DOOR RASH IS RIGHT !
A Morning Reflection: Walmart Gig Drivers and What They Tell Us About the Economy
By Michael Shea, Business Broker
This morning, I found myself at an early appointment, sipping a lukewarm coffee and waiting for my client to arrive. As I sat in the parking lot, I couldn’t help but notice the steady stream of Walmart gig drivers pulling up to grab deliveries. Cars of all makes and models—some shiny and new, others barely holding together—lined up as folks hopped out to load groceries into their trunks. What struck me wasn’t the hustle itself, but the people doing it. Young kids, barely out of high school, mixed with retirees who looked like they should be enjoying a quieter chapter of life. It got me thinking, and honestly, it troubled me a bit.
I’ve been a business broker for years, helping folks buy and sell companies, so I’m used to reading the tea leaves of the market. But this scene hit different. Here I am, working on deals for clients who are investing hundreds of thousands into franchises or small businesses, and just a few yards away, there’s a whole other economy playing out—one that feels a lot less certain. Who are these gig drivers? Why are they here at 7 a.m. on a Tuesday? And what does it mean for the bigger picture—the housing market, consumer spending, and the businesses I help value every day?
The demographic mix was what really threw me. You’ve got the young ones—20-somethings with energy to burn, probably juggling college loans or trying to scrape together rent money. Then there’s the older crowd—folks in their 60s or 70s, who I’d wager aren’t doing this for fun. I couldn’t shake the feeling that this gig work, for both groups, might be less of a choice and more of a necessity. And that’s where my mind went straight to housing costs and the economy.
Around here, rents and home prices have been climbing faster than a lot of paychecks can keep up. I see it in the numbers when I’m valuing a business—rising operational costs, tighter margins, and customers with less disposable income. For these gig drivers, I wonder how many are piecing together multiple side hustles just to cover a one-bedroom apartment or a mortgage payment. The young ones might be delaying buying a home altogether, stuck in that renter’s limbo. The older ones? Maybe they’re back in the workforce because retirement savings didn’t stretch as far as they’d hoped, especially with inflation nibbling away at fixed incomes.

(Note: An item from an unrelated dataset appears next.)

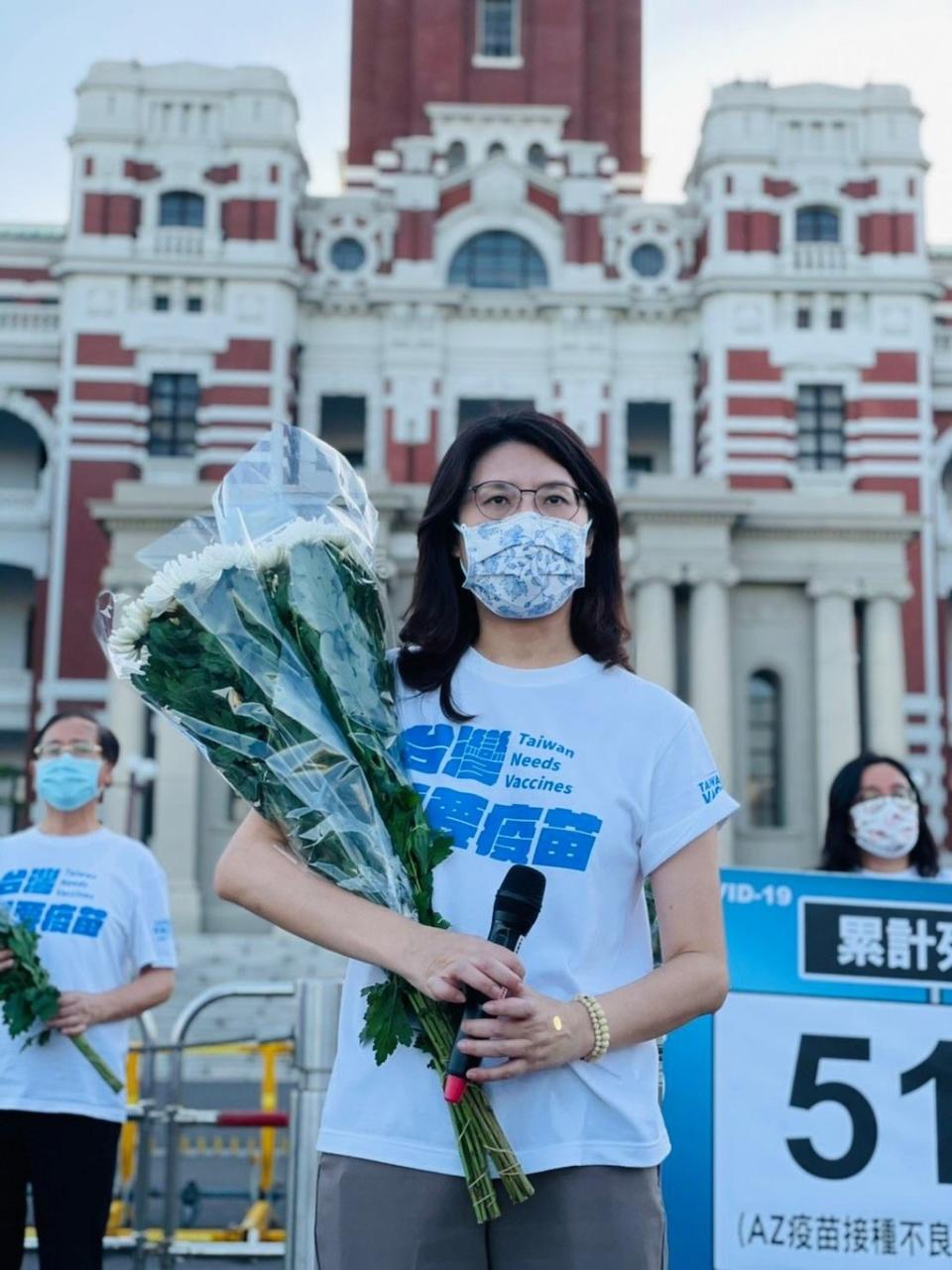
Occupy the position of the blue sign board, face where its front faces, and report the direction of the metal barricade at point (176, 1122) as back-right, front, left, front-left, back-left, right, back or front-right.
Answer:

It’s not just a personal struggle—it’s a market signal. If a chunk of the workforce, young and old, is leaning on gig jobs like Walmart deliveries, what does that say about consumer confidence? These are the same people shopping at the businesses I broker. If they’re stretched thin, they’re not spending on gym memberships, dining out, or big-ticket items. That trickles up to the small business owners I work with, who are already wrestling with labor shortages and supply chain headaches.
I’m not an economist, but I’ve brokered enough deals to know stability matters. Seeing this mix of ages in the gig game makes me worry we’re looking at a bigger disconnect—wages and housing costs out of sync, retirement security fraying, and a generation of young adults who might not hit the milestones their parents did. For the market, it’s a red flag. Businesses thrive when people have money to spend, not when they’re hustling dawn to dusk for basics.
As I finished my coffee and headed into my meeting, I couldn’t shake the image of those drivers. It’s a snapshot of resilience, sure—people adapting, making it work. But it’s also a wake-up call. For me, as a broker, it’s a reminder to dig deeper into the economic currents when I’m advising clients. For all of us, it’s worth asking: What kind of economy are we building if this is who’s keeping it moving? I don’t have the answers, but I know it’s a question I’ll be chewing on for a while.